CONSIGNES.
1. Relevez tous les noms de personnes ou de personnages mentionnés dans l'extrait.
2. Citez le passage de l'extrait qui commence par « Dans une interview, Gabriel » et se termine par « les plus humaines. ».

Dans une interview, Gabriel García Márquez rappelait qu’il avait toujours voulu écrire un livre dans lequel tout se passerait comme une histoire qui pourrait en contenir tant d’autres et révéler ainsi nos propres entrailles. Il imaginait alors un récit se déroulant dans une maison, comme l’hyperbole quotidienne d’une histoire oubliée, condamnée à une infinie répétition cyclique. Des années plus tard, cette maison recevra le nom de Macondo1, et donnera naissance à un fantastique recueil de nos contradictions les plus humaines.
S’inspirant des guerres civiles du XIXe siècle et de l’intensification de la violence bipartisane (entre libéraux et conservateurs) après l’assassinat de Jorge Elicer Gaitán (1948), García Márquez dépeignit l’épuisement sans fin d’une violence qui résistait à mourir, ne connaissant rien d’autre qu’elle-même. Après tous les efforts déployés pour apaiser les passions et promouvoir une réconciliation attendue, un nouveau soulèvement était annoncé. « Dix jours après qu’un communiqué commun entre le gouvernement et l’opposition ait annoncé la fin de la guerre, le premier soulèvement armé du colonel Aureliano Buendía avait lieu à la frontière ouest. Leurs forces armées rares et mal équipées ont été dispersées en moins d’une semaine. Néanmoins, au cours de cette année-là, alors que libéraux et conservateurs tentaient de faire croire au pays la réconciliation, il tenta sept autres soulèvements ». (García Márquez, Cent ans de solitude, 1967, p 61).

(Images des pages et texte extrait)
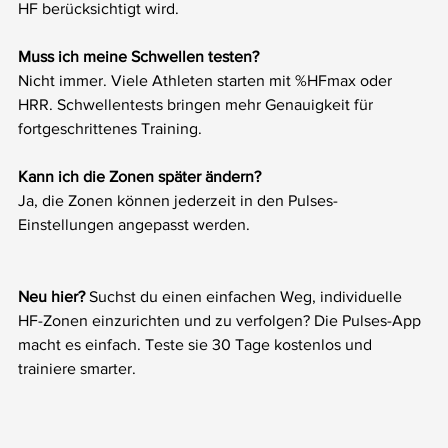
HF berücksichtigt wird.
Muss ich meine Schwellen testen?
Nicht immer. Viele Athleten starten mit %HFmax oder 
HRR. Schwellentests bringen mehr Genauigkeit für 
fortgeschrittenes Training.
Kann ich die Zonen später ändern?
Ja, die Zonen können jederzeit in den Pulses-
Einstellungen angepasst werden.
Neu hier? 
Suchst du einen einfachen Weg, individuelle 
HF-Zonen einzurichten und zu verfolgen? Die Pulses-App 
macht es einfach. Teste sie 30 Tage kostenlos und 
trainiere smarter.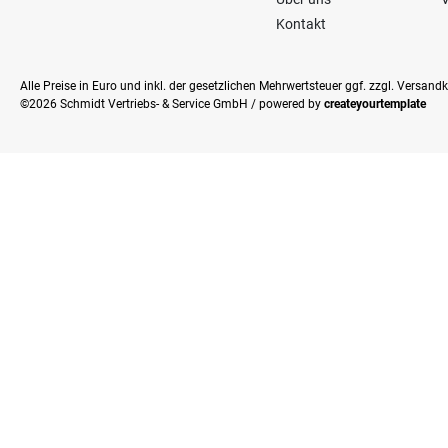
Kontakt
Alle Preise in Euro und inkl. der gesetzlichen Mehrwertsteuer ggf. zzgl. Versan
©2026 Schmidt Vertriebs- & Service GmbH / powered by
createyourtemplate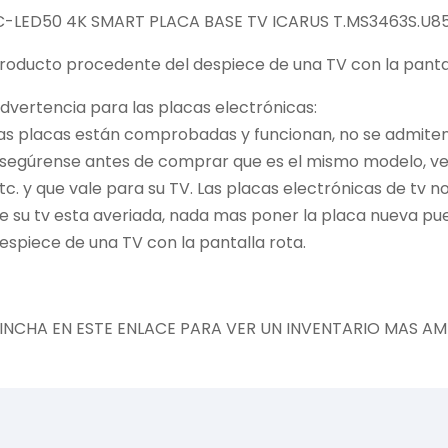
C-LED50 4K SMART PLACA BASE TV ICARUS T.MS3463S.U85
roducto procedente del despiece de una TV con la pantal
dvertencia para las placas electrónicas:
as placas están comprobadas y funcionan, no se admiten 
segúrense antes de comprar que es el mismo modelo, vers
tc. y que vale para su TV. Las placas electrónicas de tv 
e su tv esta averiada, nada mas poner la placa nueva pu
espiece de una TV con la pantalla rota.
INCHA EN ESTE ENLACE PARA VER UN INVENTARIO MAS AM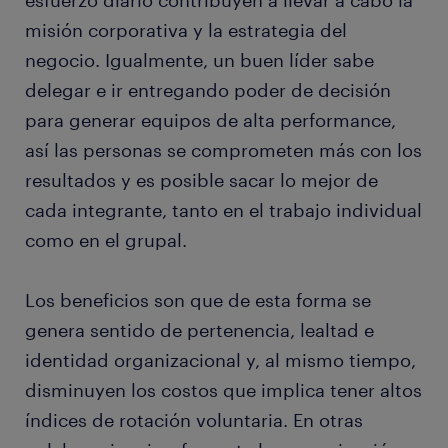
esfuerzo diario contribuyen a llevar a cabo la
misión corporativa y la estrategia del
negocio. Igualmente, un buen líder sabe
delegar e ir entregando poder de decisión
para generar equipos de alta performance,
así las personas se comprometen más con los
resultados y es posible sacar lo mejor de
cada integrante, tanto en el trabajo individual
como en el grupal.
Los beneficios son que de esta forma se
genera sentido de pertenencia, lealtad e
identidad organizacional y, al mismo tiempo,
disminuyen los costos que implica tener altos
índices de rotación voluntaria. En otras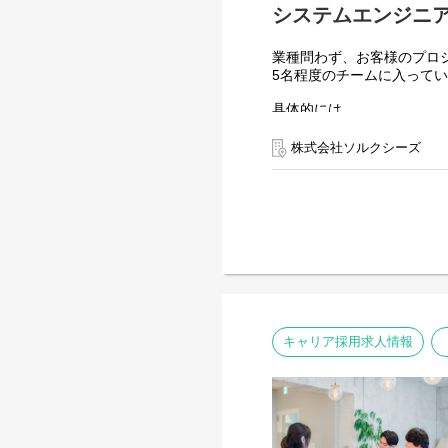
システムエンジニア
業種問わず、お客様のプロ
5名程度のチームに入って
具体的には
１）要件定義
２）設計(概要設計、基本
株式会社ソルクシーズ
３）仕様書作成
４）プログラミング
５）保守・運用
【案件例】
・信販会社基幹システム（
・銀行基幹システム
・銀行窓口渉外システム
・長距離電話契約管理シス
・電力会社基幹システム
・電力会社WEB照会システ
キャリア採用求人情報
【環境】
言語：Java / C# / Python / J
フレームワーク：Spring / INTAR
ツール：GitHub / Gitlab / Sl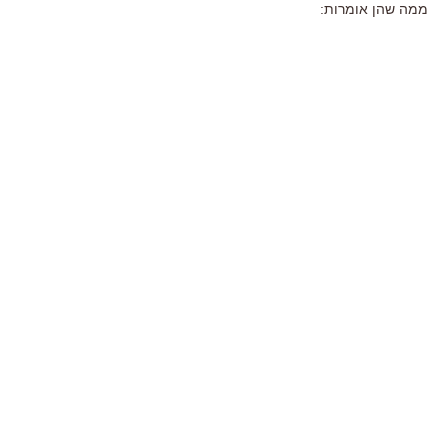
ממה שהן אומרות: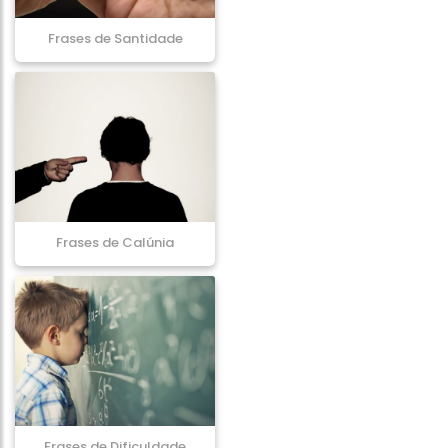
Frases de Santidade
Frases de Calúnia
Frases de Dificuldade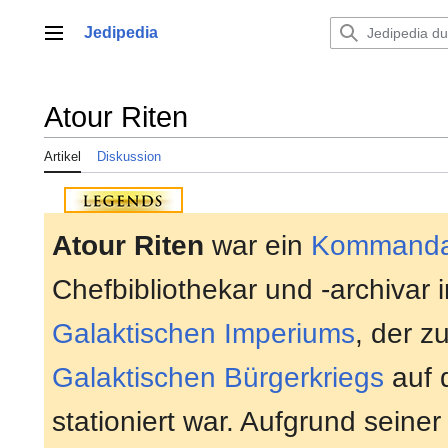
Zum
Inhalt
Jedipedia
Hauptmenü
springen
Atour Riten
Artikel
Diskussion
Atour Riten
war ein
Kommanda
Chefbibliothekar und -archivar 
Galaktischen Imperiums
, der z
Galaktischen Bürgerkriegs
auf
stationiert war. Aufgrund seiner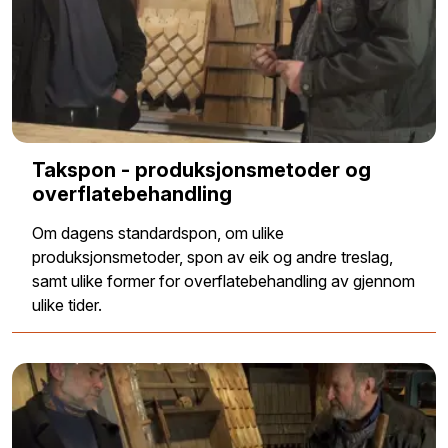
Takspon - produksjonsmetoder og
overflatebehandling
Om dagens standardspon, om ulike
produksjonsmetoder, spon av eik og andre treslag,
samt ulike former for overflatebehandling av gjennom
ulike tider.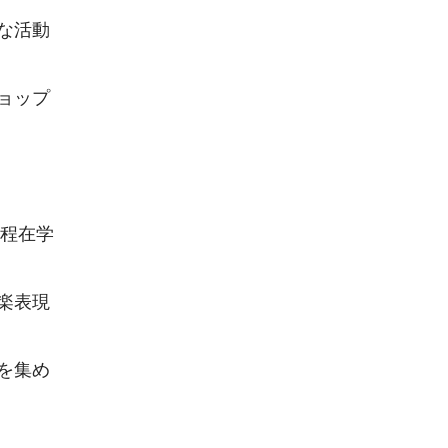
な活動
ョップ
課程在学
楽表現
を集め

RÉPONSES.
1.
- Gabriel García Márquez
- Jorge Elicer Gaitán
- Aureliano Buendía (le colonel)

2.
Dans une interview, Gabriel García Márquez rappelait qu’il avait toujours voulu écrire un livre dans lequel tout se passerait comme une histoire qui pourrait en contenir tant d’autres et révéler ainsi nos propres entrailles. Il imaginait alors un récit se déroulant dans une maison, comme l’hyperbole quotidienne d’une histoire oubliée, condamnée à une infinie répétition cyclique. Des années plus tard, cette maison recevra le nom de Macondo1, et donnera naissance à un fantastique recueil de nos contradictions les plus humaines.